After the Altair appeared on the cover of Popular Electronics magazine, he says, an excited Paul Allen burst in on Bill Gates and said something along the lines of “It's the beginning of the revolution and we have to be in on the start.”

The midnight oil was burned to write BASIC programming language for the machine, on punchtape. The first program typed in was “2+2”, thankfully giving the answer “4”. Gates and Allen soon afterwards formed Microsoft, then spelled Micro-Soft.

It's amazing to think a blue and grey metal box with switches and little red lights - and no monitor or keyboard - started a revolution. But it took the binary system in its stride and represented “basically a solution looking for a problem”, says Jason.

“People lusted after having their own computer. They were big scientific things in rooms with men with beards and sandals, and nobody else could get near them. Nobody had one they could play with themselves.
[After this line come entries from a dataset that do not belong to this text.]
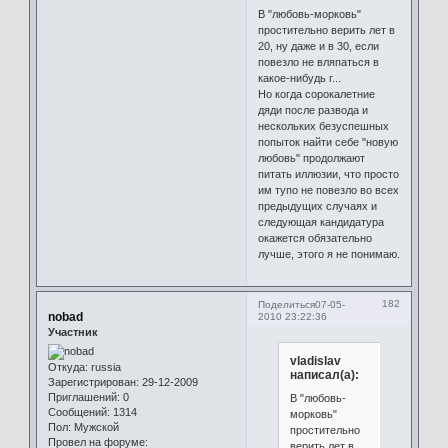
В "любовь-морковь"
простительно верить лет в
20, ну даже и в 30, если
повезло не вляпаться в
какое-нибудь г...
Но когда сорокалетние
дяди после развода и
нескольких безуспешных
попыток найти себе "новую
любовь" продолжают
питать иллюзии, что просто
им тупо не повезло во всех
предыдущих случаях и
следующая кандидатура
окажется обязательно
лучше, этого я не понимаю.
182
Поделиться
07-05-
nobad
2010 23:22:36
Участник
vladislav
Откуда:
russia
написал(а):
Зарегистрирован
: 29-12-2009
Приглашений:
0
В "любовь-
Сообщений:
1314
морковь"
Пол:
Мужской
простительно
Провел на форуме:
верить лет в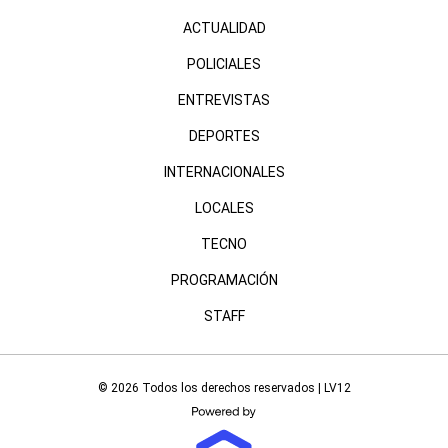
ACTUALIDAD
POLICIALES
ENTREVISTAS
DEPORTES
INTERNACIONALES
LOCALES
TECNO
PROGRAMACIÓN
STAFF
© 2026 Todos los derechos reservados | LV12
This was the first.”

In the same room at the museum is a laboratory automation system - one of those big, grey, metal cupboard-type affairs behind whose doors reels of tape turn periodically. It looks like something tended by rogue scientists in a James Bond film.
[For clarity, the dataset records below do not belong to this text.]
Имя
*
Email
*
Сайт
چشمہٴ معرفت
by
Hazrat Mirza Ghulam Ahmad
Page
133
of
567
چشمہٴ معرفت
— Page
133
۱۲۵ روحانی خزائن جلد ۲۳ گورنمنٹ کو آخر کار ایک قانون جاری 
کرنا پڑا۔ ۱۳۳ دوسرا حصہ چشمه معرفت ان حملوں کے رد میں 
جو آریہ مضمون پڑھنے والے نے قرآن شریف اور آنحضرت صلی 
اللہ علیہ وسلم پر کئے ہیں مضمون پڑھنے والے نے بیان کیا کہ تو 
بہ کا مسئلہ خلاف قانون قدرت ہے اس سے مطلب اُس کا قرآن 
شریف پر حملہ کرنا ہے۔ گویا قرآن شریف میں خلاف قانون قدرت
Jason reckons it reminds visitors of Benny Hill's character in The Italian Job from 1969. Professor Simon Peach's job was to fiddle with Turin's computerised traffic control system so the police were delayed in jams after a gold theft.

“This one was owned by Shell at its Thornton research centre (in Cheshire). So for most of its life it was doing heavy-duty stuff, like searching for oil, effectively. It was running calculations about depth, and this, that and the other.

“Yet if you take this machine and that one and that one and this one and that one and that one . . .” he jabs a finger around the room, “we add up to 657k of memory - which is nothing, really. A digital photo is more than that these days. Way more. And yet these were doing huge stuff.”

One of the others is probably the oldest in the collection: the Minivac 601, dating from the late 1960s. It's not so mini by modern standards; and, explains Jason, it was electric rather than electronic. It was largely intended as an educational kit, to demonstrate how computers worked. Wires plugged into holes, a bit like an old switchboard, and it offered six bytes of memory. “It could compute, though. They did do some fairly ferocious calculations with it.”

The centre's web site gives an intriguing glimpse into marketing psychology. It says that although the Minivac 601 “gained fast acceptance amongst educational institutions and home hobbyists, large corporations were unwilling to buy it as a device to help their employees learn more about how computers worked.

“The firm selling the product repainted the device from red and blue to gunmetal-grey, changed the tolerance on some of the switches (at a very nominal cost) and renamed the device the Minivac 6010. They also increased its price to $479.

“All of these changes made the device acceptable to corporations as a legitimate learning device and not as just a toy. Hundreds of Minivac 6010s sold to businesses at $479.”

In the hallway is a Philips P354 Visible Records Computer: a weighty beast tipping the scales at 183 kg and which dates from the late 1960s. Machines like this were generally used for managing financial records, with ledger cards simultaneously updated - information was printed on the front of the card and also stored electronically on the magnetic strip running down the side.

This model was still in use in the summer of 1980 at a Colchester plant-hire company.

What's the quirkiest artefact in the museum?

Jason brings out a little plastic computer, reminiscent of dolls' house furniture, and confesses it's one of his favourites.

It was donated by one of the guys working for a local business making podiums for the museum. He happened to be a film fan and had bought it from a shop in London selling authentic movie props. This teeny terminal was part of a scale model used in the 1996 film Independence Day, when the White House was blown up.